Problem description -> What you return should be each line of the data containing the string "Gazprom".

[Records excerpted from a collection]
____________

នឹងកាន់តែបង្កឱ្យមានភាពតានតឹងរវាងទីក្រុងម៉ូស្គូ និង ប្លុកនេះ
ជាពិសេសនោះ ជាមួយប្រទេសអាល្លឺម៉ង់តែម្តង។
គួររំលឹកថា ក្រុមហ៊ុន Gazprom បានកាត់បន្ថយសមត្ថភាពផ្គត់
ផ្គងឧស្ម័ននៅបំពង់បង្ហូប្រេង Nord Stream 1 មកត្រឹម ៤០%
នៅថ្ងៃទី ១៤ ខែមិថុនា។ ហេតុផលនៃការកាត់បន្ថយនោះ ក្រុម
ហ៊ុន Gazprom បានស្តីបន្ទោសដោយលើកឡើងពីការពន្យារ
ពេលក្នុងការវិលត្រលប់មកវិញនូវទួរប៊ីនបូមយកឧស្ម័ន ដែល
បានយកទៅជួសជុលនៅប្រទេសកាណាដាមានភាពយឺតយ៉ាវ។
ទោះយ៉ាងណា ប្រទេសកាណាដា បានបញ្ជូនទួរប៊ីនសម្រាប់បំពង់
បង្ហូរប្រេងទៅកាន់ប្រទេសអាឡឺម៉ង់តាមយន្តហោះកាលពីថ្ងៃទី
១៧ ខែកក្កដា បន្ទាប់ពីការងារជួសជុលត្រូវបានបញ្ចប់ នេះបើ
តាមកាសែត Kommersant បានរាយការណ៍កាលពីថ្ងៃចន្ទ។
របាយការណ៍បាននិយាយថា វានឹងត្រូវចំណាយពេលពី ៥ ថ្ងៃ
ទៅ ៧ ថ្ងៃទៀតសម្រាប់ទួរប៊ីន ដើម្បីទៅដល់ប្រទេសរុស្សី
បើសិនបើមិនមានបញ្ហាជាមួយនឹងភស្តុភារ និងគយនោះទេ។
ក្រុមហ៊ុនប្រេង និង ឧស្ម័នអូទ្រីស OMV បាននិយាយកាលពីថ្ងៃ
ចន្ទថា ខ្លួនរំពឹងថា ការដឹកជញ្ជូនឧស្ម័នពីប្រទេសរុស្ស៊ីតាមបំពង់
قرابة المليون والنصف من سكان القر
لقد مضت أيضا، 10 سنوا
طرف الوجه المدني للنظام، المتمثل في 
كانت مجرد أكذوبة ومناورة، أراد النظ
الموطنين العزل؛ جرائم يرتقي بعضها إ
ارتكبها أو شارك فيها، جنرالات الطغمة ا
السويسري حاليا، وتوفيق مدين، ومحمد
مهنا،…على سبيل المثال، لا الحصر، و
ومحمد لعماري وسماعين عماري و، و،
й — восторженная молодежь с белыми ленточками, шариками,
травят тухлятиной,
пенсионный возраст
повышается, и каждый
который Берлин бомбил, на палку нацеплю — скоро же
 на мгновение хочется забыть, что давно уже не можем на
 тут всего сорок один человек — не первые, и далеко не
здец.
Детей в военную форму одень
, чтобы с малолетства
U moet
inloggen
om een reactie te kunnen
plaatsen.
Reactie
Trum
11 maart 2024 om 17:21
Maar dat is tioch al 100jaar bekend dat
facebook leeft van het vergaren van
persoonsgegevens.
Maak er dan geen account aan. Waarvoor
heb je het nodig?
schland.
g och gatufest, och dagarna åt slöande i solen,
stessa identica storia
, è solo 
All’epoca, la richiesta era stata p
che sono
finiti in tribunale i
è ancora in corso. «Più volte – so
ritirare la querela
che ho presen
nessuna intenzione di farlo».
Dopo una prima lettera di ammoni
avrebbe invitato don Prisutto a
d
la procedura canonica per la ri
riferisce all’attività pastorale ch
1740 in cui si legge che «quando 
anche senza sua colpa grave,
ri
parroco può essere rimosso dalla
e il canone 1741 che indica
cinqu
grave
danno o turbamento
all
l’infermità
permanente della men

____________

Output ->
គួររំលឹកថា ក្រុមហ៊ុន Gazprom បានកាត់បន្ថយសមត្ថភាពផ្គត់
ហ៊ុន Gazprom បានស្តីបន្ទោសដោយលើកឡើងពីការពន្យារ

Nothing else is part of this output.